My question then, is how can I hash either the string or the resulting hash so that the n elements provide a relatively uniform distribution over [0,n]?
It's not enough to know n. Allocation of an item to a bucket is a function of the item itself so, if you want a perfect hash function (one item per bucket), you need to know the data.
In any case, if you're limiting the number of elements to a known n, you're already technically O(1) lookup. The upper bound will be based on the constant n. This would be true even for a non-hash solution.
Your best bet is to probably just use the hash function you have and have each bucket be a linked list of the colliding items. Even if the hash is less than perfect, you're still greatly minimising the time taken.
Only if the hash is totally imperfect (all n elements placed in one bucket) will it be as bad as a normal linked list.
If you don't know the data in advance, a perfect hash is not possible. Unless, of course, you use h itself as the hash key rather than h%n but that's going to take an awful lot of storage :-)
My advice is to go the good-enough hash with linked list route. I don't doubt that you could make a better hash function based on the relative frequencies of letters in people's names across the population but even the hash you have (which is ideal for all letters having the same frequency) should be adequate.
And, anyway, if you start relying on frequencies and you get an influx of people from those countries that don't seem to use vowels (a la Bosniaa), you'll end up with more collisions.
But keep in mind that it really depends on the n that you're using.
If n is small enough, you could even get away with a sequential search of an unsorted array. I'm assuming your n is large enough here that you've already established that (or a balanced binary tree) won't give you enough performance.
A case in point: we have some code which searches through problem dockets looking for names of people that left comments (so we can establish the last member on our team who responded). There's only ever about ten or so members in our team so we just use a sequential search for them - the performance improvement from using a faster data structure was deemed too much trouble.

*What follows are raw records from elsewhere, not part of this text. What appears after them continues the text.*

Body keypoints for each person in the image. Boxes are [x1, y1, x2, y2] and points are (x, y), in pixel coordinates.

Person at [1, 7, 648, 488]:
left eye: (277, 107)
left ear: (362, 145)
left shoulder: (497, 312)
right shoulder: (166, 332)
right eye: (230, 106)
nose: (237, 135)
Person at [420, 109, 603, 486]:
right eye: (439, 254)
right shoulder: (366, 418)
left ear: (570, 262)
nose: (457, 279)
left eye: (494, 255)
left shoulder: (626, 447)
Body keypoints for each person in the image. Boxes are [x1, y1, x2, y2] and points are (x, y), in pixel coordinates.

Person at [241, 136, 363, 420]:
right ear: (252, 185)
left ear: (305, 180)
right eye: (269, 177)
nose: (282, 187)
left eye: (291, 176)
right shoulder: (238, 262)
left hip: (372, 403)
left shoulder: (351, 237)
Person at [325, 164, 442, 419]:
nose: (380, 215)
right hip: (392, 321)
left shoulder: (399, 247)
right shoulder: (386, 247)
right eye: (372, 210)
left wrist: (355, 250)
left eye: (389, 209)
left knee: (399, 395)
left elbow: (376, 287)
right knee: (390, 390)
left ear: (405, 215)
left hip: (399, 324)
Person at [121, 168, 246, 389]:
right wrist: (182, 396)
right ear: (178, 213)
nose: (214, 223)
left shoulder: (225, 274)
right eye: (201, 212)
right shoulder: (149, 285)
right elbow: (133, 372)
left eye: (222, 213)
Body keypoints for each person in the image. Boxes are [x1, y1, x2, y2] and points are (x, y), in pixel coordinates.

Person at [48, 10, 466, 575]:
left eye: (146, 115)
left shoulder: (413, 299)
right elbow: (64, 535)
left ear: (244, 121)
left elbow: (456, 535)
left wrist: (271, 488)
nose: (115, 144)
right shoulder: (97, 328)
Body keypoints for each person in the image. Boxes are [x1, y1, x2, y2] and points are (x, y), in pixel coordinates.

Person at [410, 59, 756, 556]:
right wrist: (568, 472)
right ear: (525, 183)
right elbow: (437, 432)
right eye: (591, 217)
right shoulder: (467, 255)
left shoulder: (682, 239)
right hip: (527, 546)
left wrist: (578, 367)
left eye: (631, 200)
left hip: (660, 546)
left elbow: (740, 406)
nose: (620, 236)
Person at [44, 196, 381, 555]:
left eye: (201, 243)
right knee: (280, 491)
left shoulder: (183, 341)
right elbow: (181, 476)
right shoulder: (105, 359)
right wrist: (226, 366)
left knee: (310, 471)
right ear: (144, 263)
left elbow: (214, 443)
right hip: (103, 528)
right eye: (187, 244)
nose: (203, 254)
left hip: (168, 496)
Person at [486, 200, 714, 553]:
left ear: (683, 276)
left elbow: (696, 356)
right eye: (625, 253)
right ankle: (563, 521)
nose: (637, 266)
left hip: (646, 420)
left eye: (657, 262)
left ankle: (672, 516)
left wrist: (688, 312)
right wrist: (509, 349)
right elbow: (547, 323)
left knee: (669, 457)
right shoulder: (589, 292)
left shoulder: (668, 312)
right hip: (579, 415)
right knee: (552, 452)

aNo offence intended. I just remember the humorous article a long time ago about Clinton authorising the airlifting of vowels to Bosnia. I'm sure there are other countries with a similar "problem".

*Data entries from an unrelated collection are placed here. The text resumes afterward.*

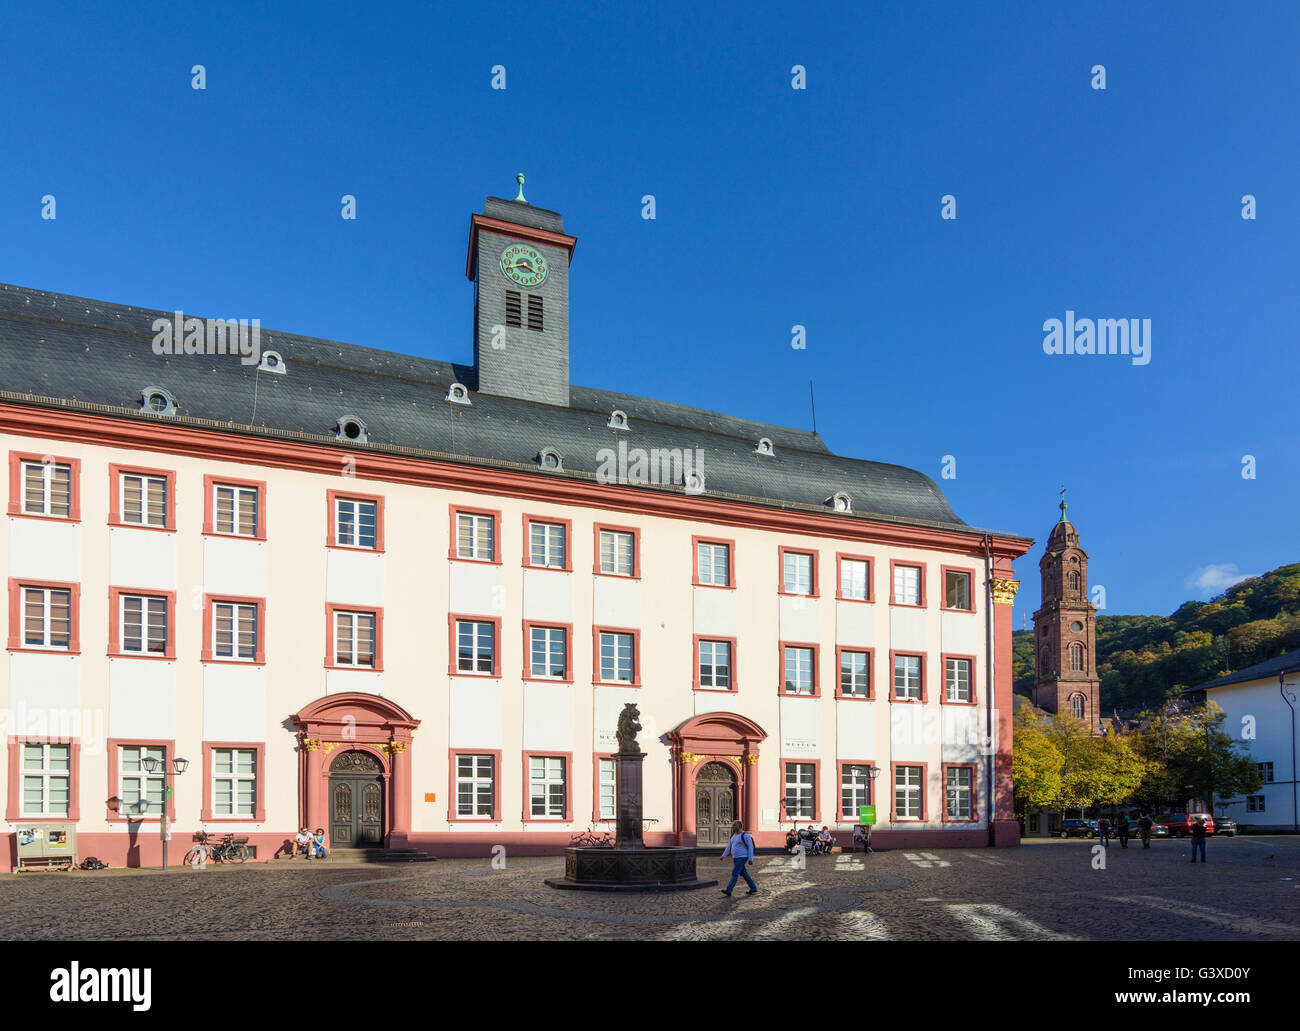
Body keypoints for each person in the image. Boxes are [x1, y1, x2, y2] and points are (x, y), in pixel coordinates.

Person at [719, 819, 758, 896]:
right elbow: (729, 847)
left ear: (739, 826)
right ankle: (753, 887)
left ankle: (729, 890)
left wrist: (750, 859)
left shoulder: (745, 836)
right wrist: (723, 855)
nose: (732, 826)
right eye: (733, 825)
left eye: (734, 825)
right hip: (735, 858)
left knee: (735, 873)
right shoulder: (733, 836)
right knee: (744, 873)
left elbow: (750, 847)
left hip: (742, 857)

What you're after is called a Perfect Hash. It's a hash function where all the keys are known ahead of time, designed so that there are no collisions.

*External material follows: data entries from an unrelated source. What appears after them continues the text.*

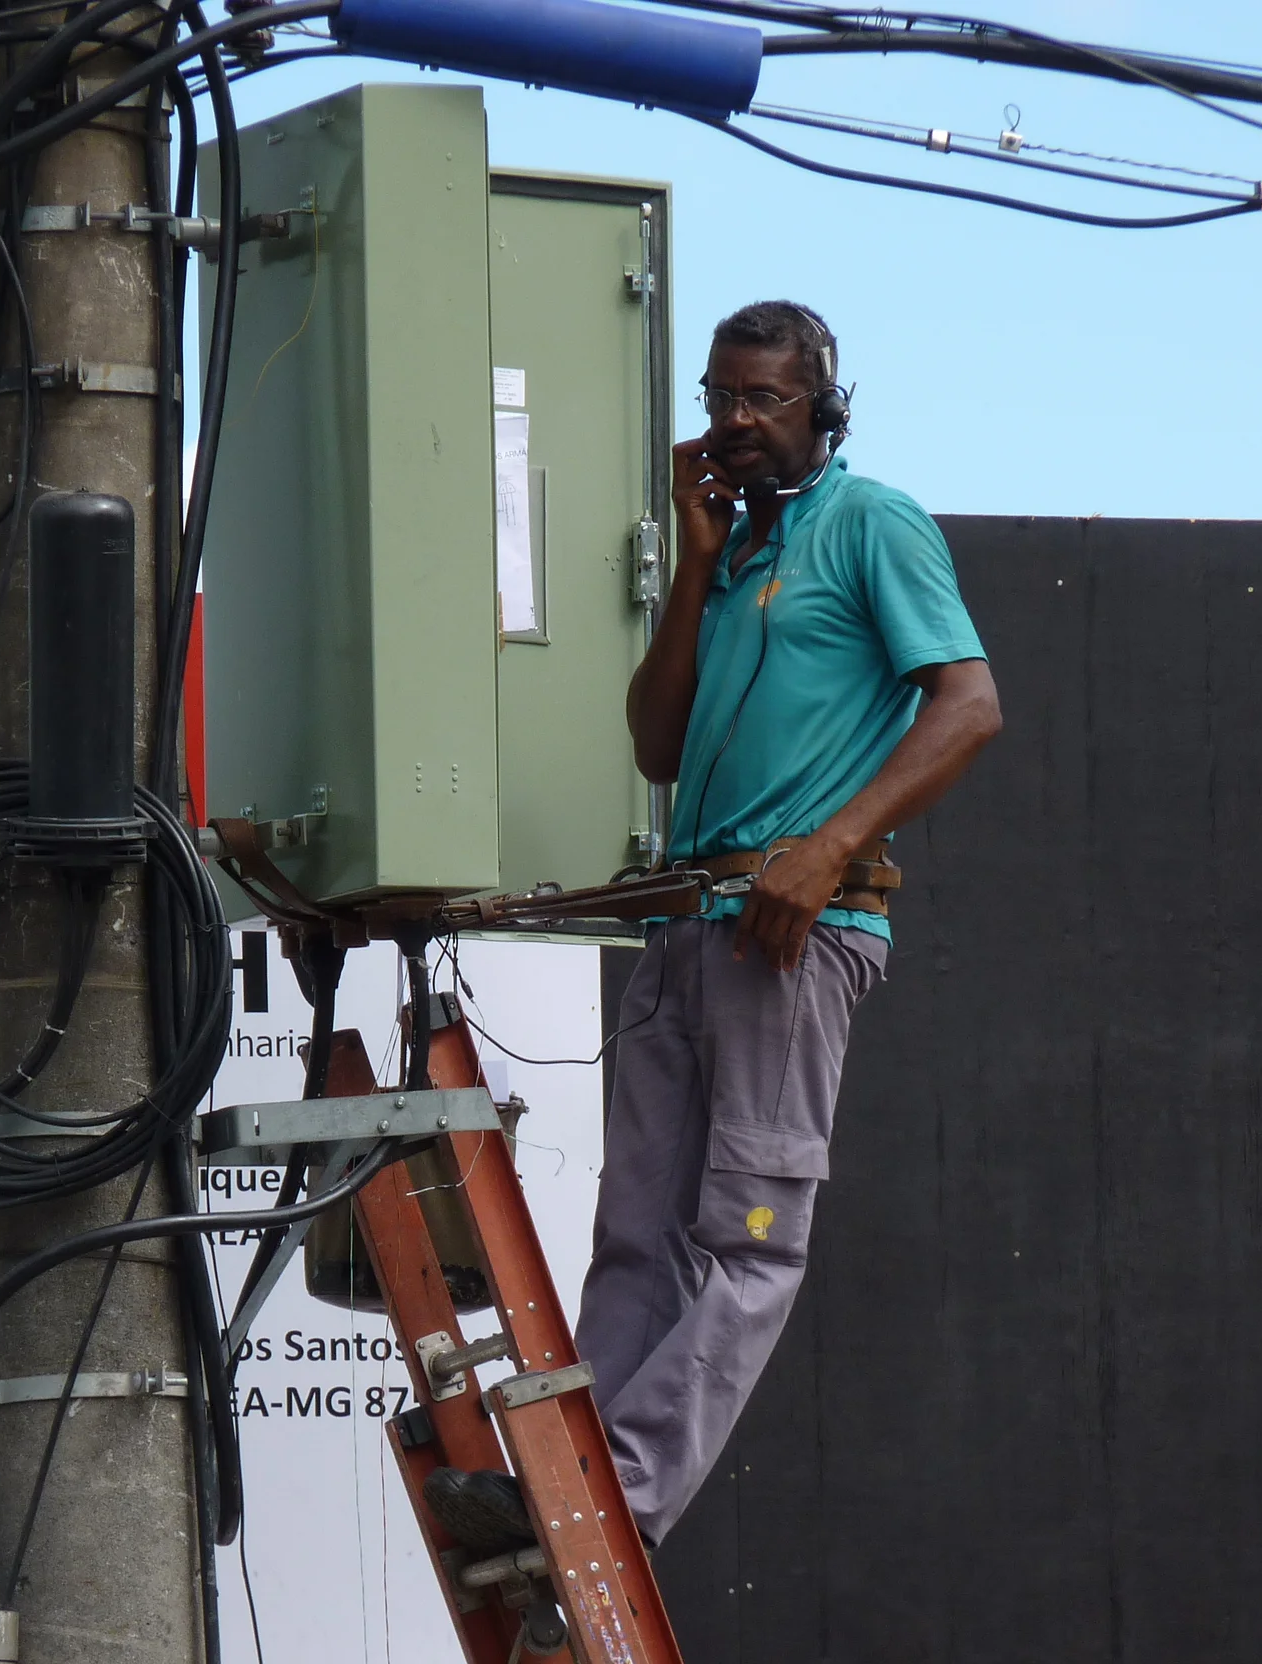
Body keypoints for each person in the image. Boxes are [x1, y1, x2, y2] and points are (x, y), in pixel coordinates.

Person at [427, 299, 1002, 1553]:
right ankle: (563, 1492)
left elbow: (967, 708)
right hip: (688, 928)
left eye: (760, 401)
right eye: (717, 399)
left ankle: (615, 1507)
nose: (732, 423)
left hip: (792, 933)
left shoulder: (871, 522)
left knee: (746, 1241)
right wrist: (694, 558)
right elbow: (654, 744)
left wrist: (830, 849)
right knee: (636, 1236)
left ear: (821, 409)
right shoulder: (731, 552)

The gperf program generates C code for perfect hashes.
It sounds like you're looking for an implementation of a perfect hash function, or perhaps even a minimal perfect hash function. According to the Wikipedia page, CMPH might
fit your needs. Disclaimer: I've never used it.
The optimal algorithm for mapping n strings to integers 1-n is to build a DFA where the terminating states are the integers 1-n. (I'm sure someone here will step up with a fancy name for this...but in the end it's all DFA.) Size/speed tradeoff can be adjusted by varying your alphabet size (operating on bytes, half-bytes, or even bits).